Work task - Go through the records below and tally the lines that include "index". Answer with the number only.

Source material -
'''

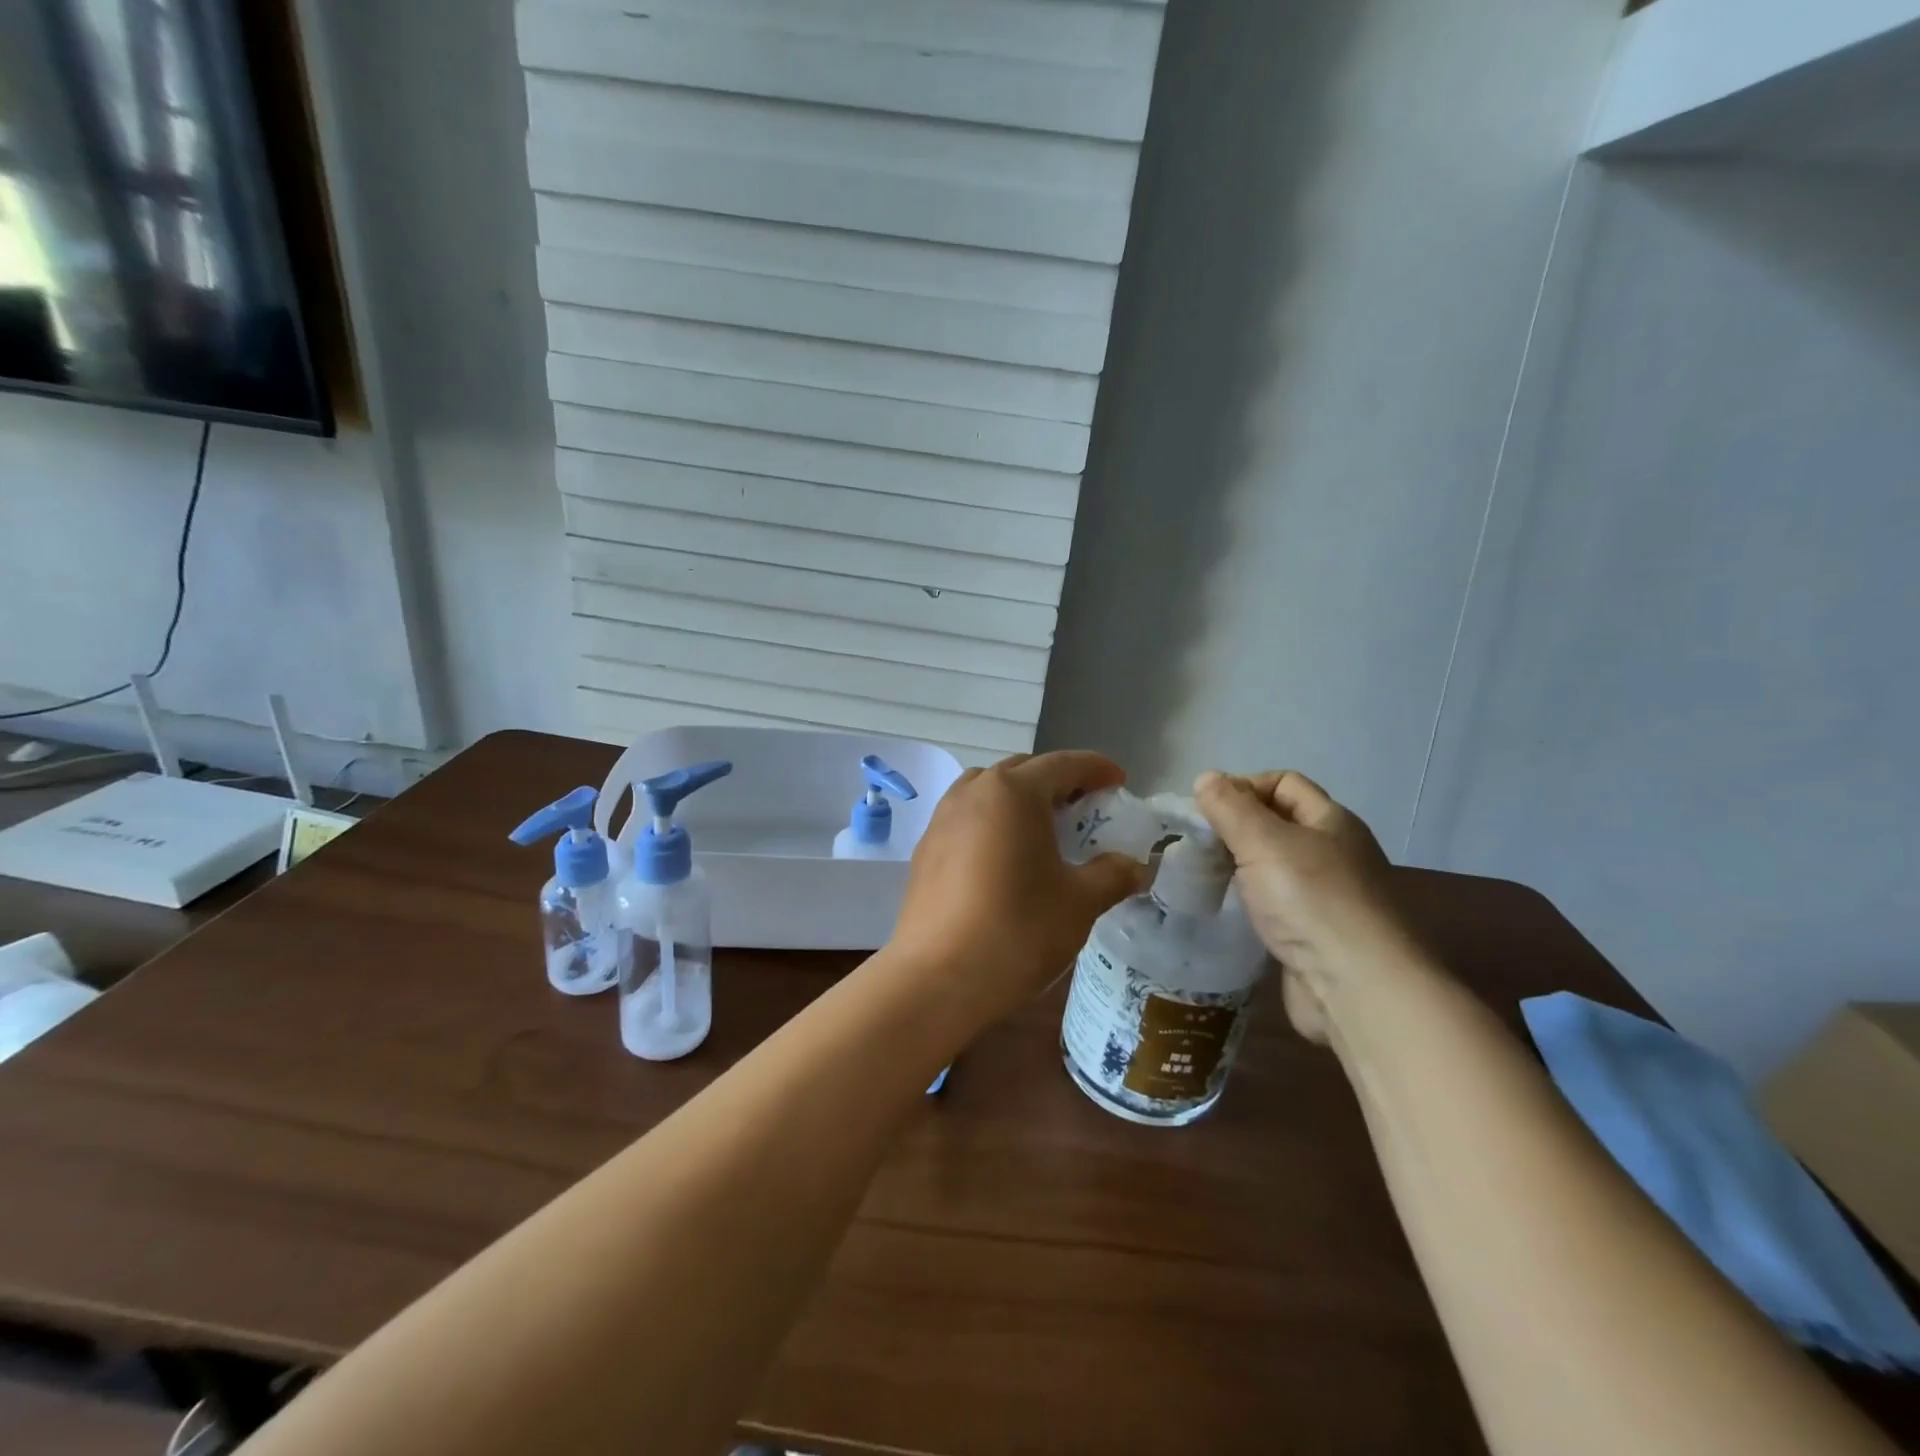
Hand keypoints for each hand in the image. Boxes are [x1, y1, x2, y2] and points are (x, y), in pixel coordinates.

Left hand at [889, 752, 1151, 1031]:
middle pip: (1023, 771)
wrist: (937, 977)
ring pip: (989, 791)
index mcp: (1014, 791)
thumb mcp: (1080, 902)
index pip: (1063, 764)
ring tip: (1043, 829)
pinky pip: (967, 817)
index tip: (1119, 783)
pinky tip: (1005, 857)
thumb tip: (1135, 866)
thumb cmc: (1017, 930)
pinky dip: (993, 822)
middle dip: (1058, 782)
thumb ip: (1113, 875)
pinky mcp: (926, 847)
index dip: (1096, 769)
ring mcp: (943, 818)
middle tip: (1085, 808)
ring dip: (1020, 799)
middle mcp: (974, 792)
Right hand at [1194, 770, 1422, 1041]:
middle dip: (1236, 828)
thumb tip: (1206, 778)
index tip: (1206, 811)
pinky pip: (1275, 903)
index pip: (1283, 782)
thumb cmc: (1310, 900)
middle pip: (1278, 823)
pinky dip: (1250, 901)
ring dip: (1239, 867)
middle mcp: (1334, 852)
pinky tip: (1228, 910)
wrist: (1357, 988)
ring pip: (1274, 865)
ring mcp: (1327, 896)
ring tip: (1204, 876)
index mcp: (1331, 821)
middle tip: (1198, 845)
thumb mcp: (1263, 841)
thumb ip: (1230, 807)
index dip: (1244, 786)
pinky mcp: (1315, 934)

'''

Answer to this task - 8